His findings revealed they had a common trait: these albums, even across genres, had extraordinary dynamic range. The most commercially important albums, he wrote, featured lots of “high contrast” moments, when “the transient attacks of instruments — very brief outbursts of high energy — were allowed to stand out against “the background space where the instruments are placed.” This was especially true for vocals and percussion (one of the more intriguing similarities, from Michael Jackson’s “Thriller” to Pink Floyd’s “The Wall,” involved what Johnson called the “hit record drum sound”). Loudness has its place, but most of us like our music to have breathing room, so that our eardrums are constantly tickled by little sonic explosions. In a tight, compressed space, music can get asphyxiated.

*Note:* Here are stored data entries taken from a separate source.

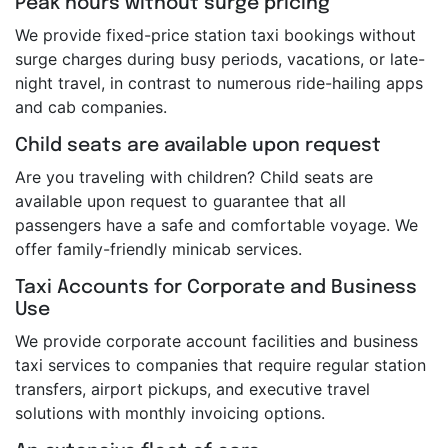
Peak hours without surge pricing
We provide fixed-price station taxi bookings without
surge charges during busy periods, vacations, or late-
night travel, in contrast to numerous ride-hailing apps
and cab companies.
Child seats are available upon request
Are you traveling with children? Child seats are
available upon request to guarantee that all
passengers have a safe and comfortable voyage. We
offer family-friendly minicab services.
Taxi Accounts for Corporate and Business
Use
We provide corporate account facilities and business
taxi services to companies that require regular station
transfers, airport pickups, and executive travel
solutions with monthly invoicing options.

Topping Mr. Johnson’s commercially-important list, just ahead of Led Zeppelin’s untitled fourth album, was the Eagles’ “Their Greatest Hits (1971-1975).” “It’s gratifying, but unsurprising,” Johnson wrote, “to discover that the single most commercially important album in R.I.A.A. history contains some of the most striking dynamic contrasts pop music’s ever seen.”

The war never really ended, but it has evolved. Streaming services like Spotify now “normalize” the music’s output, so that we aren’t always adjusting our volume settings. This should lessen the incentive for mastering engineers to abuse compression. But according to Bob Ludwig, one of the industry’s pre-eminent mastering engineers (and a winner of Grammys for Best Engineered Album for artists like Alabama Shakes, Beck and Daft Punk), this hasn’t stopped mixing engineers from ladling on the loudness, reducing the dynamic range of the music even as the streaming normalization defeats their purpose. “The loudness war is worse than ever,” he recently told me. “It is a super-discouraging situation.”

If we consider the Grammy nominees in this year’s Best Record category as a representative cross-section of today’s music, it is clear (as the sampling below shows) that aggressive compression is still the norm. But as in every era of music, there are exceptions. “Shallow” by Lady Gaga and Bradley Cooper displays a wider dynamic range than its competitors, a throwback — not just in theme, but also production value.

Every now and then, it seems, they do make music like they used to.